- WORK ITEM A -
In the article on Sheinbaum's security policy, what share of the 23,000 weapons seized under Sheinbaum originated in the US?
- WORK ITEM B -
Set down word for word everything in the article on Sheinbaum's security policy, from "Illegal weapons continued" down to "detail on Sunday.".

- SOURCE DOCUMENT -
========================

Claudia Sheinbaum Pardo speaks at a podium with the Mexican national seal, gesturing with one hand during a press briefing.Since Claudia Sheinbaum took office in 2024, Mexico has seen a dramatic increase in arrests, drug seizures and extraditions, and an expansion of its intelligence network © Rogel Blanquet/Getty Images

At home, Mexicans warn that the so-called “kingpin” strategy of taking out cartel heads has historically led to increased violence.

Some experts say the CJNG’s structure makes the risk of a chaotic splintering particularly high. Oseguera, who had a $15mn US bounty on his head, oversaw a far-reaching operation present in most of Mexico’s 32 states, while centred on Jalisco on the Pacific coast.

Under his leadership, the CJNG expanded rapidly from its founding in 2009, filling gaps left as older cartels shrank and raking in big profits from the nascent trade of potent synthetic opioids. As well as trafficking drugs to the US, the group is a big player in extortion, arms trafficking and fuel theft.

The cartel tightly controls some states and owns trafficking routes in others, while elsewhere it has made local alliances or gone to war against the dominant powers, according to security consultant Eduardo Guerrero.

“This has a clear implication: a full-frontal offensive could exacerbate local wars, set off new ones and end up increasing exactly what they want to reduce — homicides, disappearances, forced displacement and economic uncertainty,” Guerrero wrote in El Financiero newspaper this month.

Oseguera kept a low profile compared with flashier cartel bosses who made global headlines in earlier decades, but he was ultimately tracked down after Mexico’s military intelligence followed one of his girlfriends, according to defence minister General Ricardo Trevilla Trejo.

National Guard officers in tactical gear gesture with raised hands as they clear pedestrians from a street lined with vehicles.National Guards clear the area around the General Prosecutor’s office in Mexico City on Sunday after the death of ‘El Mencho’ © Ginette Riquelme/AP

The coming months will test the strength of the investigative and intelligence networks that Harfuch has worked to develop, and may prove politically crucial for Sheinbaum. Security is Mexican voters’ top concern.

“If she manages to contain the fallout from the CJNG’s succession process and avoid an expansion of the conflict, it would strengthen the narrative that she has gotten control of the country,” said Armando Vargas, head of the security programme at think-tank México Evalúa.

“If not, she would face her first big challenge, shaping the public conversation around security.”

Sheinbaum has inherited a tough panorama. Local police forces across Mexico are severely underfunded and collusion with crime groups is rampant.

Illegal weapons continued to pour in from Mexico’s northern border, with about 80 per cent of the 23,000 weapons seized under Sheinbaum originating in the US, Trevilla said on Monday, including many of those used by Oseguera’s security detail on Sunday.

But many analysts say the biggest hurdle Sheinbaum faces is the corruption of political leaders by organised crime.

Sheinbaum has trumpeted several arrests, including the Morena mayor of Tequila, on kidnapping and organised crime charges, which he denies, as evidence that there is “zero impunity” in her government. But several senior Morena figures in Congress and government have been accused of links to organised crime and have faced no charges.

“We have seen arrests of some high-level people, but no actual prosecution,” said Cecilia Farfán-Méndez, a director at the Global Initiative against Transnational Organized Crime.

“Sheinbaum now finds herself at a crossroads. We may soon see if she is really willing to go down this path.”

========================

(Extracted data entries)
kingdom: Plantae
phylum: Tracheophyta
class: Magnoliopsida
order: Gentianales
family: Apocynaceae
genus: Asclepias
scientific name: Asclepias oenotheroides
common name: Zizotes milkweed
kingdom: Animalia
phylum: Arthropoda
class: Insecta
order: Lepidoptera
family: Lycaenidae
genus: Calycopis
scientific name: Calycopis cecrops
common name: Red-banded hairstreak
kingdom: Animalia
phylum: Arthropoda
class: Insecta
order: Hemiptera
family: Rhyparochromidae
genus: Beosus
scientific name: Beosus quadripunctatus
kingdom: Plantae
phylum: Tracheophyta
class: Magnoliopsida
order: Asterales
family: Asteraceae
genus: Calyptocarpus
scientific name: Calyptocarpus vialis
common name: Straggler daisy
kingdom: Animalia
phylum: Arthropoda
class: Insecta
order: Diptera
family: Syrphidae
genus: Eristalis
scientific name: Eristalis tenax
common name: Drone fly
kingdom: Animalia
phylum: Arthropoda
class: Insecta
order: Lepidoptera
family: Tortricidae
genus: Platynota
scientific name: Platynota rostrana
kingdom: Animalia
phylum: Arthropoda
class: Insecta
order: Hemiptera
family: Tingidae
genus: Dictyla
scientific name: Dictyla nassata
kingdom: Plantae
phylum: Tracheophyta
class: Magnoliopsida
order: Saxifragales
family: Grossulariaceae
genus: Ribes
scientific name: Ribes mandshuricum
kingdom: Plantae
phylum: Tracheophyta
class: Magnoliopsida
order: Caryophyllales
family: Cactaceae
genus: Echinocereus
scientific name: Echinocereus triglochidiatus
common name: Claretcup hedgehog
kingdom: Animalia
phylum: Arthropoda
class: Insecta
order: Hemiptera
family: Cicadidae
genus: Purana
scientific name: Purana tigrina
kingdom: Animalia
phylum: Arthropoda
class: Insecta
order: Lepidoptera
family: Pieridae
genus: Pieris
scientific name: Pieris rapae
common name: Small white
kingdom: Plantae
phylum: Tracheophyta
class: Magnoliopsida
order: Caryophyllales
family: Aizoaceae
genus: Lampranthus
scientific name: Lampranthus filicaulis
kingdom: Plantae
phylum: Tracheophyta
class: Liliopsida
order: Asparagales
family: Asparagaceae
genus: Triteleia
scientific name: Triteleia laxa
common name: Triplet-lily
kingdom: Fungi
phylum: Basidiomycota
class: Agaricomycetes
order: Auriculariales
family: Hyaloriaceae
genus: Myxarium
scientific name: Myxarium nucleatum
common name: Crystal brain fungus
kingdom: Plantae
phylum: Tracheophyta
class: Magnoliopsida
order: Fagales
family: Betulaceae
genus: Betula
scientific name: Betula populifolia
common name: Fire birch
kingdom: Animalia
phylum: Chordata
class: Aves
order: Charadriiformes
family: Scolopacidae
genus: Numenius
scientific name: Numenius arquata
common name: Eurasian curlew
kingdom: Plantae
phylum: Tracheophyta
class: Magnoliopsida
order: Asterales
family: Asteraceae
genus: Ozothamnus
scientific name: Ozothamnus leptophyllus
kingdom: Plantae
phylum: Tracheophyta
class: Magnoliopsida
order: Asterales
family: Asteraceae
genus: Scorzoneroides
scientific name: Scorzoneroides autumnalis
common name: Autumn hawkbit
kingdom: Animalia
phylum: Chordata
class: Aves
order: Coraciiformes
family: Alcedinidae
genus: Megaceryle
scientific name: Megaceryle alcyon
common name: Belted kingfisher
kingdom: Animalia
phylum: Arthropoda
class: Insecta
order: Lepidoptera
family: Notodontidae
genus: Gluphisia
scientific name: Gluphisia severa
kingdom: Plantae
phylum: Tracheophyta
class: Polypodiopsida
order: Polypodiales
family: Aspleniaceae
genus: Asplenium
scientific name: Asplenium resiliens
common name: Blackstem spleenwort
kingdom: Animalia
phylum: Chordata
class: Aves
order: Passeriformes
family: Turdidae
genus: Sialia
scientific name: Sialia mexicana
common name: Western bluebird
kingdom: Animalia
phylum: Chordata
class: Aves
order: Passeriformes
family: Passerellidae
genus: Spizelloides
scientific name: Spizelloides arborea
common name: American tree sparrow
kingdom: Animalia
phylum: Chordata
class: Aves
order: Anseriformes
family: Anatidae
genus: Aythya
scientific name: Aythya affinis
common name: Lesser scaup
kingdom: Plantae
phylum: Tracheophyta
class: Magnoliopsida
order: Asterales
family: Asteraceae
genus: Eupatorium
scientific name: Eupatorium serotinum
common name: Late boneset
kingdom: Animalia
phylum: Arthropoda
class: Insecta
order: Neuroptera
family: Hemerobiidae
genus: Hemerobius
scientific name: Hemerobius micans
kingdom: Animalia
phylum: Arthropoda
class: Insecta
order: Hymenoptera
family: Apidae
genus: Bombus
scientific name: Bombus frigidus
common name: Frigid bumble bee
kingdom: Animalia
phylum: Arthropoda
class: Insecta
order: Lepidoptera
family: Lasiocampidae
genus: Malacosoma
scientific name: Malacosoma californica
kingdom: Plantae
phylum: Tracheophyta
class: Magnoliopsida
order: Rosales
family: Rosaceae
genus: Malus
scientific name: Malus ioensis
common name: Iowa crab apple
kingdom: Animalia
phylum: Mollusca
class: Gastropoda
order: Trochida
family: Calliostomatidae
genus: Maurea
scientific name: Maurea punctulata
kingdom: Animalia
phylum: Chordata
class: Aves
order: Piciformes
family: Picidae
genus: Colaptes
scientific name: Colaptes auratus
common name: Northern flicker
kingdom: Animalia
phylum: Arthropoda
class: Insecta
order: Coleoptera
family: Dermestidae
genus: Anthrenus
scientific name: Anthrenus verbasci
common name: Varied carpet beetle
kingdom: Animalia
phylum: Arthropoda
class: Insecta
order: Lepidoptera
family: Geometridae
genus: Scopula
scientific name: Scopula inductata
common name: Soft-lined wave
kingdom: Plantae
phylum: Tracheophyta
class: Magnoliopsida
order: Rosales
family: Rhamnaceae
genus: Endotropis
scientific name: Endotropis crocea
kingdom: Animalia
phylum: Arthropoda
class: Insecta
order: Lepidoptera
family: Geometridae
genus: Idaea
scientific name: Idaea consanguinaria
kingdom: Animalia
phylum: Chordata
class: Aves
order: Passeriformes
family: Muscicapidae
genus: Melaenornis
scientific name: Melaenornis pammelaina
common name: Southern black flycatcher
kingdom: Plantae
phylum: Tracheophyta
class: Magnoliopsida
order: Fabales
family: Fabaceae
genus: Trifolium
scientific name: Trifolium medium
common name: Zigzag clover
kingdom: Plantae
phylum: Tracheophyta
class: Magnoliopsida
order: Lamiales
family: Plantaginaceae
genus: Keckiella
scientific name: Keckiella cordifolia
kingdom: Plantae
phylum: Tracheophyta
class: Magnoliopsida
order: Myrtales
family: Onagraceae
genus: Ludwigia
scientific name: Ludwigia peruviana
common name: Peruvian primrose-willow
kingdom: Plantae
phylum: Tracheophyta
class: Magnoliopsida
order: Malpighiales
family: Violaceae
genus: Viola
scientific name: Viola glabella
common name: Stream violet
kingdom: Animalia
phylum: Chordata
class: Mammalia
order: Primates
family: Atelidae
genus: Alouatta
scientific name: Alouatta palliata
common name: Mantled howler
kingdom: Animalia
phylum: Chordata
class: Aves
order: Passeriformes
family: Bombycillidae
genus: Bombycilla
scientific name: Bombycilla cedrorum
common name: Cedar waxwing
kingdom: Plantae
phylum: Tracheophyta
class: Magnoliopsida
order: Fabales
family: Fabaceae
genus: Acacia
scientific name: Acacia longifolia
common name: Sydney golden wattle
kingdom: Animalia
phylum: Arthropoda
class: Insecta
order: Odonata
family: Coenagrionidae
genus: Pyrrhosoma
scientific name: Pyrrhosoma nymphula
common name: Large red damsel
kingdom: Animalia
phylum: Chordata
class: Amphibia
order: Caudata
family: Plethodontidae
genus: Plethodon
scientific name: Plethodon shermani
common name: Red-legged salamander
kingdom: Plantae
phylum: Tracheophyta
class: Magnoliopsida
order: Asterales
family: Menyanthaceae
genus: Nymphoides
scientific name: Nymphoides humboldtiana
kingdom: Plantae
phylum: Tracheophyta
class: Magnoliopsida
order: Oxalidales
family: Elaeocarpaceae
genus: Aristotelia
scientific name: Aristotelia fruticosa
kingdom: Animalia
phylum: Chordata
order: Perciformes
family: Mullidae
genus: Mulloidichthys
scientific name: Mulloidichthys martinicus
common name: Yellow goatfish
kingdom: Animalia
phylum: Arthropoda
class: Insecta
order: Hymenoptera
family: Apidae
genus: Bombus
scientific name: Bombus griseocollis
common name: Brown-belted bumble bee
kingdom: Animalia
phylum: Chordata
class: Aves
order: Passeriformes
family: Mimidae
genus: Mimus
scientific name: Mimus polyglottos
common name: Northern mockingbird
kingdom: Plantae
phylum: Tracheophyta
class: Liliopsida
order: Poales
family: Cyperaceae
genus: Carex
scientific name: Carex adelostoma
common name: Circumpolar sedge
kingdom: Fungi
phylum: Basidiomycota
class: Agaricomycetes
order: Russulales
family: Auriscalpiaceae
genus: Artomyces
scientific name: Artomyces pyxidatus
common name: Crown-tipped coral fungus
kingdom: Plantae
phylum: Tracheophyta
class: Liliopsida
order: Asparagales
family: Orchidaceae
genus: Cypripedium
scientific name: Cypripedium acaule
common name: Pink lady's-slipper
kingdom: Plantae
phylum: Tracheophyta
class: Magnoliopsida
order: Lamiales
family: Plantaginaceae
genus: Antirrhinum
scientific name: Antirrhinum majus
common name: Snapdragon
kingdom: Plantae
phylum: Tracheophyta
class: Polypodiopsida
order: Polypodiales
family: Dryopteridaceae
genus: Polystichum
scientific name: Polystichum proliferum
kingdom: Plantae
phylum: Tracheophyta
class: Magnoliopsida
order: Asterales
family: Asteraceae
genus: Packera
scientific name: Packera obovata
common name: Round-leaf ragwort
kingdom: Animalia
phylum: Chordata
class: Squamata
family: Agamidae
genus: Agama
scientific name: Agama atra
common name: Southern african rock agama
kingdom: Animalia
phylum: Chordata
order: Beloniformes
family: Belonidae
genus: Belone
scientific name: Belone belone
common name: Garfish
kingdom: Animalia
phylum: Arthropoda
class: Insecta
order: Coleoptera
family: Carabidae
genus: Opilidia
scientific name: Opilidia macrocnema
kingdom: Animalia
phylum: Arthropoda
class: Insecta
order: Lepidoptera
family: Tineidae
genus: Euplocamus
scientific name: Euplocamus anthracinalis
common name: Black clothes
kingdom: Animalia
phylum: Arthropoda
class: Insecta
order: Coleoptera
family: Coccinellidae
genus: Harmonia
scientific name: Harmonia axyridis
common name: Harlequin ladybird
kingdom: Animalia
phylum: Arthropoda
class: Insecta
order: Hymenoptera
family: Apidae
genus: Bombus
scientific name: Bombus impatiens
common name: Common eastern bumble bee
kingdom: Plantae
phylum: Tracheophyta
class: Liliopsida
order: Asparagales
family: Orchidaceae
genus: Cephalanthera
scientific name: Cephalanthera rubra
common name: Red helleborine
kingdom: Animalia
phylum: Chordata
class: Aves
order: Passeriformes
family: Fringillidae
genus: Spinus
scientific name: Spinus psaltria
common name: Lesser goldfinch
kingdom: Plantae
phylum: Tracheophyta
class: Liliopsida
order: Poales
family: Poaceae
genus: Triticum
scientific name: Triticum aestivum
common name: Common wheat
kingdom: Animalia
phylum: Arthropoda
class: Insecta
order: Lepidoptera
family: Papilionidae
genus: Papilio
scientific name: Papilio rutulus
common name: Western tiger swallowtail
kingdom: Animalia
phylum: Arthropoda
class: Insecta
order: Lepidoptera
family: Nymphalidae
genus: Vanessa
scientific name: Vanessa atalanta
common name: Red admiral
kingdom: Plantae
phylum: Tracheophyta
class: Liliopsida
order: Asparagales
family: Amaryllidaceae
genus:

========================

- EXERCISE RESPONSE A -
About 80 per cent.

- EXERCISE RESPONSE B -
Illegal weapons continued to pour in from Mexico’s northern border, with about 80 per cent of the 23,000 weapons seized under Sheinbaum originating in the US, Trevilla said on Monday, including many of those used by Oseguera’s security detail on Sunday.